The delivery bill would have required a government regulatory body to develop “procedures and regulations relative to delivery of dispensed marijuana to patients by designated employees or agents of the pharmacy.”
It’s not clear if regulators will agree with Bagley’s interpretation, as doctors are still prohibited from “prescribing” cannabis and marijuana products are not dispensed through traditional pharmacies. That said, they recently released a memo authorizing dispensaries to temporarily deliver cannabis to patients during the COVID-19 pandemic, so it’s possible officials will be amendable to extending that policy on a permanent basis.
State lawmakers also advanced several other pieces of cannabis reform legislation last week.

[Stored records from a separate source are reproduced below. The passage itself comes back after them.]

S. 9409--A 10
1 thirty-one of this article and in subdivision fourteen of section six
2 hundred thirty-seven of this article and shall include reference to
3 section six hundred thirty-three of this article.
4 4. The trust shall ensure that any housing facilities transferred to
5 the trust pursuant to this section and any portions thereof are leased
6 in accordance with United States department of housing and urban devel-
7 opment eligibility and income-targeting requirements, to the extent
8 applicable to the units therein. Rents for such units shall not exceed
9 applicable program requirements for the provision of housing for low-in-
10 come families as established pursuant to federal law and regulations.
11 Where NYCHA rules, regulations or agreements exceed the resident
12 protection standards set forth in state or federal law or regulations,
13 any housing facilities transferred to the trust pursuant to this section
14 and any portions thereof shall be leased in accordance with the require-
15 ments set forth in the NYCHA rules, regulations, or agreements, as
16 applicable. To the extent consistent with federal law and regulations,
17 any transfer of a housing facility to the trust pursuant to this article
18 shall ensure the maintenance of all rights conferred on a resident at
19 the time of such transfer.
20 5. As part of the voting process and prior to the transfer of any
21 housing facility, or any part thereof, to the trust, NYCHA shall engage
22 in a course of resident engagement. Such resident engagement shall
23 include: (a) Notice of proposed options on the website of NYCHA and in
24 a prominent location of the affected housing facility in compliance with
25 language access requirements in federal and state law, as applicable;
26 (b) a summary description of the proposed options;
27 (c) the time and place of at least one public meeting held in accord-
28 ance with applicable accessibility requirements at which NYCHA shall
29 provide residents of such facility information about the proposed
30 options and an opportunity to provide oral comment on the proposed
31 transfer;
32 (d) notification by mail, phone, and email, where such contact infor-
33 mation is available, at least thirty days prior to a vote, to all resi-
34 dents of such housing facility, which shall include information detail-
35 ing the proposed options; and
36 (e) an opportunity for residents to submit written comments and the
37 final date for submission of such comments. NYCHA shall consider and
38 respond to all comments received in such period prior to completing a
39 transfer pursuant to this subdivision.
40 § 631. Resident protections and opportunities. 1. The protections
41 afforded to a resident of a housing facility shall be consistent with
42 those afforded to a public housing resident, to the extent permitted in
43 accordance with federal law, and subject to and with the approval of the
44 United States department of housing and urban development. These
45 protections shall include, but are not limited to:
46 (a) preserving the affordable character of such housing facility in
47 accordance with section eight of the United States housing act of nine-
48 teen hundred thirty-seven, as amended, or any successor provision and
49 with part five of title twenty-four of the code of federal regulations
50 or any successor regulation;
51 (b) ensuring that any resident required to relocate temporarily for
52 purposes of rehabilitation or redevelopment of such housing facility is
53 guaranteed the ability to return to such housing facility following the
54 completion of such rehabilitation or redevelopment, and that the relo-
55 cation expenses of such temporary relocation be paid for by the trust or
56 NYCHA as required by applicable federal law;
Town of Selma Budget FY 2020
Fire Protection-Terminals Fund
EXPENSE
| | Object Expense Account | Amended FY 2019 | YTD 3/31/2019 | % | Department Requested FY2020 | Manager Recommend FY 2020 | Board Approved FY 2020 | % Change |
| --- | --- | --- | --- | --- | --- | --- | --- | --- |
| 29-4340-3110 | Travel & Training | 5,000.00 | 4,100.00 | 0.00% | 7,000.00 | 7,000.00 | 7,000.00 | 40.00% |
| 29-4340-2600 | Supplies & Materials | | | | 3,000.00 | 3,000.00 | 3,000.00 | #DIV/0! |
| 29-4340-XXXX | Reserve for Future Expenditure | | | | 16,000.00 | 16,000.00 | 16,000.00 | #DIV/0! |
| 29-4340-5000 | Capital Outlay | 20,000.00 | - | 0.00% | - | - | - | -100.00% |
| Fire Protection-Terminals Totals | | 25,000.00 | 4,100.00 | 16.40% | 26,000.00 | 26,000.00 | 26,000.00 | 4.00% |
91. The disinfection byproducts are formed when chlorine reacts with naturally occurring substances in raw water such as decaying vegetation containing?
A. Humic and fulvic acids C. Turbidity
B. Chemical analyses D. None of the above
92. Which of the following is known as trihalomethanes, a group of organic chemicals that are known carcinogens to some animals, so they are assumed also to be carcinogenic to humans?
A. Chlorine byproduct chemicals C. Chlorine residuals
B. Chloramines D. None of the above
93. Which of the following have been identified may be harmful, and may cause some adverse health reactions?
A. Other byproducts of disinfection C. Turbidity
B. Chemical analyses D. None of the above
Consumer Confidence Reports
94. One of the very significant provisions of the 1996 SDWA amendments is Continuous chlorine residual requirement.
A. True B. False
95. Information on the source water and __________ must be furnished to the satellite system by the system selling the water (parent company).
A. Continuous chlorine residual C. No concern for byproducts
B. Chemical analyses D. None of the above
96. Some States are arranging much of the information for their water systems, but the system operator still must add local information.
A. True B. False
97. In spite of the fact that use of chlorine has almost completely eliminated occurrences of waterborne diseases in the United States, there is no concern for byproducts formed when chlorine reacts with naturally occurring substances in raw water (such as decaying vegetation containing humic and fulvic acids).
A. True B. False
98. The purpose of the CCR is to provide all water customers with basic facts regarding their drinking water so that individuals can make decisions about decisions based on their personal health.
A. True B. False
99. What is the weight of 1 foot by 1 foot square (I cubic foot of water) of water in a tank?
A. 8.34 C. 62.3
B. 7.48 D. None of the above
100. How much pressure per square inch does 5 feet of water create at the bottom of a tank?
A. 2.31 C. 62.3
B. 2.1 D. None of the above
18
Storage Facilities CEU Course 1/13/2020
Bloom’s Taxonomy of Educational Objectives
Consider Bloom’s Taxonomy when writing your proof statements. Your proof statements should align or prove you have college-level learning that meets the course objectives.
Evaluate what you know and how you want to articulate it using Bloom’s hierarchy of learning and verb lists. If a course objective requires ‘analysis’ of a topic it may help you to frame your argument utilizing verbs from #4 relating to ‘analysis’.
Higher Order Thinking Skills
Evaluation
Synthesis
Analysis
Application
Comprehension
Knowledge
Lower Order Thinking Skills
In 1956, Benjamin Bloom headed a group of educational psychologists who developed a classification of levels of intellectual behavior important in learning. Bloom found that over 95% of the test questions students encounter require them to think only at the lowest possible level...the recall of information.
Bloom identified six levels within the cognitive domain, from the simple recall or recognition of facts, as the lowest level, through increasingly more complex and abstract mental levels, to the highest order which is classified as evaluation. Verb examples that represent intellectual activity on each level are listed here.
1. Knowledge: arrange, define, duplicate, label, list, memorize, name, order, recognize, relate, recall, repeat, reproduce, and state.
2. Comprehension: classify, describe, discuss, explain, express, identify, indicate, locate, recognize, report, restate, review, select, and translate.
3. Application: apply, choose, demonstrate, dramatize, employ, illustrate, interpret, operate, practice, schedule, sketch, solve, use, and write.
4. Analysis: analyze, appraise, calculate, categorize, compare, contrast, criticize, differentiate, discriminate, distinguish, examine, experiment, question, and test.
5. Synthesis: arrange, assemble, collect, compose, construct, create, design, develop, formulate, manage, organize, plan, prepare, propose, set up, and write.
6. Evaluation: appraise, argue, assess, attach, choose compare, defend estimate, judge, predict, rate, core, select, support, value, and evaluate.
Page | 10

A bill introduced by Rep. Edmond Jordan (D) to protect banks and credit unions that service cannabis businesses from being penalized by state regulators cleared the full House in a 74-20 vote.
That measure was approved by Senate Committee on Commerce, Consumer Protection and International Affairs on Wednesday, setting it up for floor action in the chamber.
Also last week, the House Labor and Industrial Relations Committee unanimously approved a resolution to establish “a task force to study and make recommendations relative to the cannabis industry projected workforce demands.”
Text of the legislation states that “there is a need to study the workforce demands and the skills necessary to supply the cannabis industry with a capable and compete workforce, including physicians, nurse practitioners, nurses, and other healthcare practitioners.”
Legislators have until the end of the legislative session on June 1 to get any of the measures to the governor’s desk.